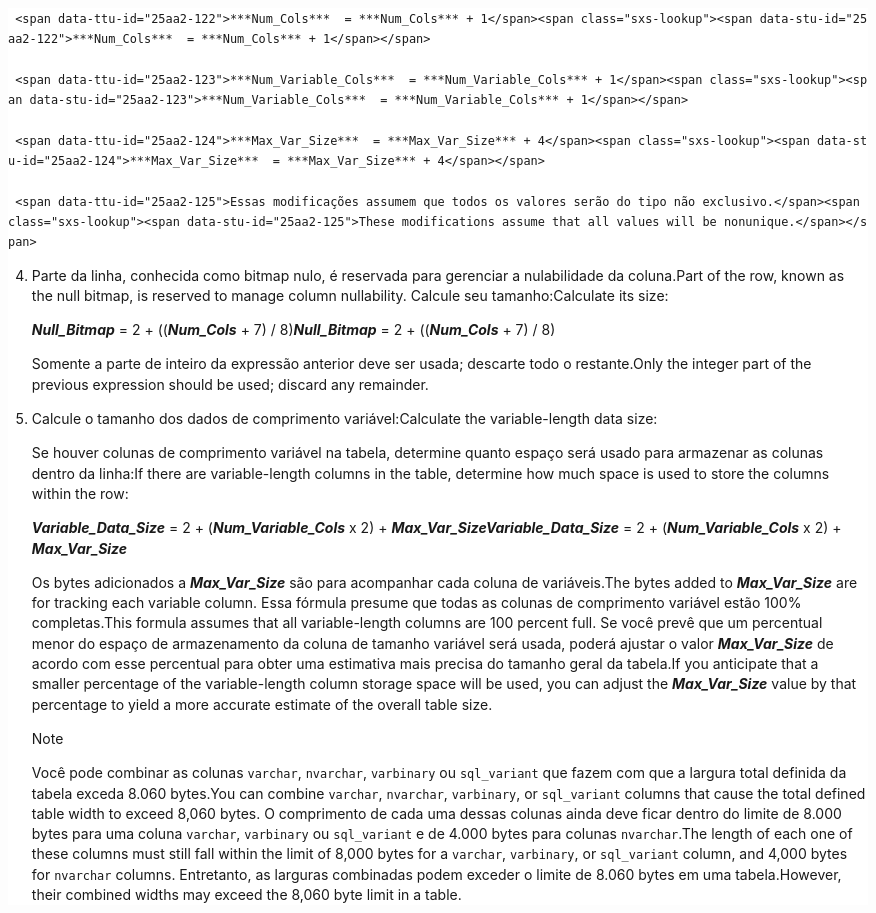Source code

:      <span data-ttu-id="25aa2-122">***Num_Cols***  = ***Num_Cols*** + 1</span><span class="sxs-lookup"><span data-stu-id="25aa2-122">***Num_Cols***  = ***Num_Cols*** + 1</span></span>  
  
     <span data-ttu-id="25aa2-123">***Num_Variable_Cols***  = ***Num_Variable_Cols*** + 1</span><span class="sxs-lookup"><span data-stu-id="25aa2-123">***Num_Variable_Cols***  = ***Num_Variable_Cols*** + 1</span></span>  
  
     <span data-ttu-id="25aa2-124">***Max_Var_Size***  = ***Max_Var_Size*** + 4</span><span class="sxs-lookup"><span data-stu-id="25aa2-124">***Max_Var_Size***  = ***Max_Var_Size*** + 4</span></span>  
  
     <span data-ttu-id="25aa2-125">Essas modificações assumem que todos os valores serão do tipo não exclusivo.</span><span class="sxs-lookup"><span data-stu-id="25aa2-125">These modifications assume that all values will be nonunique.</span></span>  
  
4.  <span data-ttu-id="25aa2-126">Parte da linha, conhecida como bitmap nulo, é reservada para gerenciar a nulabilidade da coluna.</span><span class="sxs-lookup"><span data-stu-id="25aa2-126">Part of the row, known as the null bitmap, is reserved to manage column nullability.</span></span> <span data-ttu-id="25aa2-127">Calcule seu tamanho:</span><span class="sxs-lookup"><span data-stu-id="25aa2-127">Calculate its size:</span></span>  
  
     <span data-ttu-id="25aa2-128">***Null_Bitmap***  = 2 + ((***Num_Cols*** + 7) / 8)</span><span class="sxs-lookup"><span data-stu-id="25aa2-128">***Null_Bitmap***  = 2 + ((***Num_Cols*** + 7) / 8)</span></span>  
  
     <span data-ttu-id="25aa2-129">Somente a parte de inteiro da expressão anterior deve ser usada; descarte todo o restante.</span><span class="sxs-lookup"><span data-stu-id="25aa2-129">Only the integer part of the previous expression should be used; discard any remainder.</span></span>  
  
5.  <span data-ttu-id="25aa2-130">Calcule o tamanho dos dados de comprimento variável:</span><span class="sxs-lookup"><span data-stu-id="25aa2-130">Calculate the variable-length data size:</span></span>  
  
     <span data-ttu-id="25aa2-131">Se houver colunas de comprimento variável na tabela, determine quanto espaço será usado para armazenar as colunas dentro da linha:</span><span class="sxs-lookup"><span data-stu-id="25aa2-131">If there are variable-length columns in the table, determine how much space is used to store the columns within the row:</span></span>  
  
     <span data-ttu-id="25aa2-132">***Variable_Data_Size***  = 2 + (***Num_Variable_Cols*** x 2) + ***Max_Var_Size***</span><span class="sxs-lookup"><span data-stu-id="25aa2-132">***Variable_Data_Size***  = 2 + (***Num_Variable_Cols*** x 2) + ***Max_Var_Size***</span></span>  
  
     <span data-ttu-id="25aa2-133">Os bytes adicionados a ***Max_Var_Size*** são para acompanhar cada coluna de variáveis.</span><span class="sxs-lookup"><span data-stu-id="25aa2-133">The bytes added to ***Max_Var_Size*** are for tracking each variable column.</span></span> <span data-ttu-id="25aa2-134">Essa fórmula presume que todas as colunas de comprimento variável estão 100% completas.</span><span class="sxs-lookup"><span data-stu-id="25aa2-134">This formula assumes that all variable-length columns are 100 percent full.</span></span> <span data-ttu-id="25aa2-135">Se você prevê que um percentual menor do espaço de armazenamento da coluna de tamanho variável será usada, poderá ajustar o valor ***Max_Var_Size*** de acordo com esse percentual para obter uma estimativa mais precisa do tamanho geral da tabela.</span><span class="sxs-lookup"><span data-stu-id="25aa2-135">If you anticipate that a smaller percentage of the variable-length column storage space will be used, you can adjust the ***Max_Var_Size*** value by that percentage to yield a more accurate estimate of the overall table size.</span></span>  
  
    > [!NOTE]  
    >  <span data-ttu-id="25aa2-136">Você pode combinar as colunas `varchar`, `nvarchar`, `varbinary` ou `sql_variant` que fazem com que a largura total definida da tabela exceda 8.060 bytes.</span><span class="sxs-lookup"><span data-stu-id="25aa2-136">You can combine `varchar`, `nvarchar`, `varbinary`, or `sql_variant` columns that cause the total defined table width to exceed 8,060 bytes.</span></span> <span data-ttu-id="25aa2-137">O comprimento de cada uma dessas colunas ainda deve ficar dentro do limite de 8.000 bytes para uma coluna `varchar`, `varbinary` ou `sql_variant` e de 4.000 bytes para colunas `nvarchar`.</span><span class="sxs-lookup"><span data-stu-id="25aa2-137">The length of each one of these columns must still fall within the limit of 8,000 bytes for a `varchar`, `varbinary`, or `sql_variant` column, and 4,000 bytes for `nvarchar` columns.</span></span> <span data-ttu-id="25aa2-138">Entretanto, as larguras combinadas podem exceder o limite de 8.060 bytes em uma tabela.</span><span class="sxs-lookup"><span data-stu-id="25aa2-138">However, their combined widths may exceed the 8,060 byte limit in a table.</span></span>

#### [Task requirements]
Apart from the pictures, return the records exactly.

#### [Final answer]
Source code

:      <span data-ttu-id="25aa2-122">***Num_Cols***  = ***Num_Cols*** + 1</span><span class="sxs-lookup"><span data-stu-id="25aa2-122">***Num_Cols***  = ***Num_Cols*** + 1</span></span>  
  
     <span data-ttu-id="25aa2-123">***Num_Variable_Cols***  = ***Num_Variable_Cols*** + 1</span><span class="sxs-lookup"><span data-stu-id="25aa2-123">***Num_Variable_Cols***  = ***Num_Variable_Cols*** + 1</span></span>  
  
     <span data-ttu-id="25aa2-124">***Max_Var_Size***  = ***Max_Var_Size*** + 4</span><span class="sxs-lookup"><span data-stu-id="25aa2-124">***Max_Var_Size***  = ***Max_Var_Size*** + 4</span></span>  
  
     <span data-ttu-id="25aa2-125">Essas modificações assumem que todos os valores serão do tipo não exclusivo.</span><span class="sxs-lookup"><span data-stu-id="25aa2-125">These modifications assume that all values will be nonunique.</span></span>  
  
4.  <span data-ttu-id="25aa2-126">Parte da linha, conhecida como bitmap nulo, é reservada para gerenciar a nulabilidade da coluna.</span><span class="sxs-lookup"><span data-stu-id="25aa2-126">Part of the row, known as the null bitmap, is reserved to manage column nullability.</span></span> <span data-ttu-id="25aa2-127">Calcule seu tamanho:</span><span class="sxs-lookup"><span data-stu-id="25aa2-127">Calculate its size:</span></span>  
  
     <span data-ttu-id="25aa2-128">***Null_Bitmap***  = 2 + ((***Num_Cols*** + 7) / 8)</span><span class="sxs-lookup"><span data-stu-id="25aa2-128">***Null_Bitmap***  = 2 + ((***Num_Cols*** + 7) / 8)</span></span>  
  
     <span data-ttu-id="25aa2-129">Somente a parte de inteiro da expressão anterior deve ser usada; descarte todo o restante.</span><span class="sxs-lookup"><span data-stu-id="25aa2-129">Only the integer part of the previous expression should be used; discard any remainder.</span></span>  
  
5.  <span data-ttu-id="25aa2-130">Calcule o tamanho dos dados de comprimento variável:</span><span class="sxs-lookup"><span data-stu-id="25aa2-130">Calculate the variable-length data size:</span></span>  
  
     <span data-ttu-id="25aa2-131">Se houver colunas de comprimento variável na tabela, determine quanto espaço será usado para armazenar as colunas dentro da linha:</span><span class="sxs-lookup"><span data-stu-id="25aa2-131">If there are variable-length columns in the table, determine how much space is used to store the columns within the row:</span></span>  
  
     <span data-ttu-id="25aa2-132">***Variable_Data_Size***  = 2 + (***Num_Variable_Cols*** x 2) + ***Max_Var_Size***</span><span class="sxs-lookup"><span data-stu-id="25aa2-132">***Variable_Data_Size***  = 2 + (***Num_Variable_Cols*** x 2) + ***Max_Var_Size***</span></span>  
  
     <span data-ttu-id="25aa2-133">Os bytes adicionados a ***Max_Var_Size*** são para acompanhar cada coluna de variáveis.</span><span class="sxs-lookup"><span data-stu-id="25aa2-133">The bytes added to ***Max_Var_Size*** are for tracking each variable column.</span></span> <span data-ttu-id="25aa2-134">Essa fórmula presume que todas as colunas de comprimento variável estão 100% completas.</span><span class="sxs-lookup"><span data-stu-id="25aa2-134">This formula assumes that all variable-length columns are 100 percent full.</span></span> <span data-ttu-id="25aa2-135">Se você prevê que um percentual menor do espaço de armazenamento da coluna de tamanho variável será usada, poderá ajustar o valor ***Max_Var_Size*** de acordo com esse percentual para obter uma estimativa mais precisa do tamanho geral da tabela.</span><span class="sxs-lookup"><span data-stu-id="25aa2-135">If you anticipate that a smaller percentage of the variable-length column storage space will be used, you can adjust the ***Max_Var_Size*** value by that percentage to yield a more accurate estimate of the overall table size.</span></span>  
  
    > [!NOTE]  
    >  <span data-ttu-id="25aa2-136">Você pode combinar as colunas `varchar`, `nvarchar`, `varbinary` ou `sql_variant` que fazem com que a largura total definida da tabela exceda 8.060 bytes.</span><span class="sxs-lookup"><span data-stu-id="25aa2-136">You can combine `varchar`, `nvarchar`, `varbinary`, or `sql_variant` columns that cause the total defined table width to exceed 8,060 bytes.</span></span> <span data-ttu-id="25aa2-137">O comprimento de cada uma dessas colunas ainda deve ficar dentro do limite de 8.000 bytes para uma coluna `varchar`, `varbinary` ou `sql_variant` e de 4.000 bytes para colunas `nvarchar`.</span><span class="sxs-lookup"><span data-stu-id="25aa2-137">The length of each one of these columns must still fall within the limit of 8,000 bytes for a `varchar`, `varbinary`, or `sql_variant` column, and 4,000 bytes for `nvarchar` columns.</span></span> <span data-ttu-id="25aa2-138">Entretanto, as larguras combinadas podem exceder o limite de 8.060 bytes em uma tabela.</span><span class="sxs-lookup"><span data-stu-id="25aa2-138">However, their combined widths may exceed the 8,060 byte limit in a table.</span></span>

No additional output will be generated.